Founded by Laura Benjamin, formerly Eli Lilly’s VP of oncology, the company aims to develop a pipeline of cancer programs through licensing and partnering. It spent the six months between inception and its $16.5 million seed round building its portfolio—Oncologie picked up its lead candidate, bavituximab from Avid Bioservices and a TLR-9 agonist called lefitolimod from Mologen. Its third asset is an anti-VEGF antibody, varisacumab.
The financing will support “key” clinical trials in the next few months. These include a proof-of-concept study of bavituximab in tandem with Keytruda in stomach cancer, Oncologie said in a statement. Bavituximab targets phosphatidylserine, a phospholipid that hampers the ability of immune cells to recognize and fight tumors.

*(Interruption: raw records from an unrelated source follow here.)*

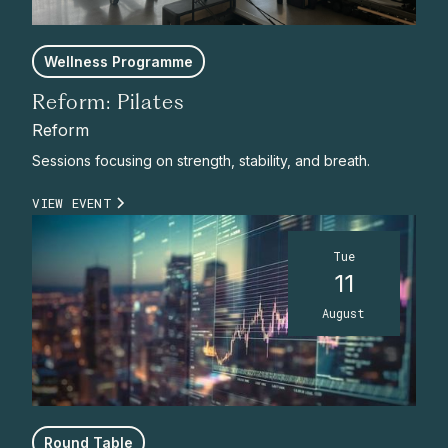
Wellness Programme
Reform: Pilates
Reform
Sessions focusing on strength, stability, and breath.
VIEW EVENT
Tue
11
August
Round Table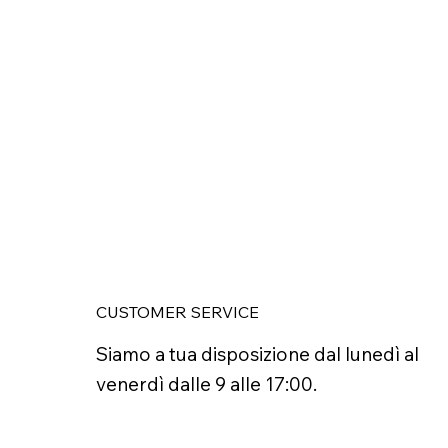
CUSTOMER SERVICE
Siamo a tua disposizione dal lunedì al
venerdì dalle 9 alle 17:00.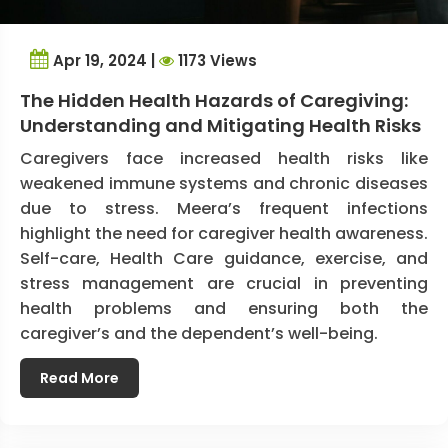
Apr 19, 2024 |
1173 Views
The Hidden Health Hazards of Caregiving:
Understanding and Mitigating Health Risks
Caregivers face increased health risks like
weakened immune systems and chronic diseases
due to stress. Meera’s frequent infections
highlight the need for caregiver health awareness.
Self-care, Health Care guidance, exercise, and
stress management are crucial in preventing
health problems and ensuring both the
caregiver’s and the dependent’s well-being.
Read More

In addition to advancing Oncologie’s pipeline, the funds will keep the R&D programs coming. The biotech will keep working on its biomarker platform that identifies drug prospects for licensing, as well as helping match patients to the right treatment across its clinical programs.
"Expectations for precision medicine are increasing worldwide. By matching the right drug to the right patient, Oncologie's innovative biomarker platform is designed to build value by narrowing patient populations, accelerating development timelines and reducing failure," said Benjamin, president and CEO of Oncologie. "This funding allows us to accelerate the development of our pipeline and platform, and grow our portfolio through partnering or acquisition."
Nan Fung Life Sciences and Pivotal BioVentures China ponied up the series B round, alongside new backers Panacea Venture Healthcare and Korea Investment Partners.
Oncologie is looking to develop its programs in parallel in China and the U.S. and believes it can leverage recent regulatory changes in China to allow the use of foreign clinical trial data in new drug submissions.
“We think these coordinated efforts will shorten the time between launching innovative drugs in the U.S. and China,” said Jimmy Wei, managing partner of the Pivotal BioVenture Partners China Fund, in June last year.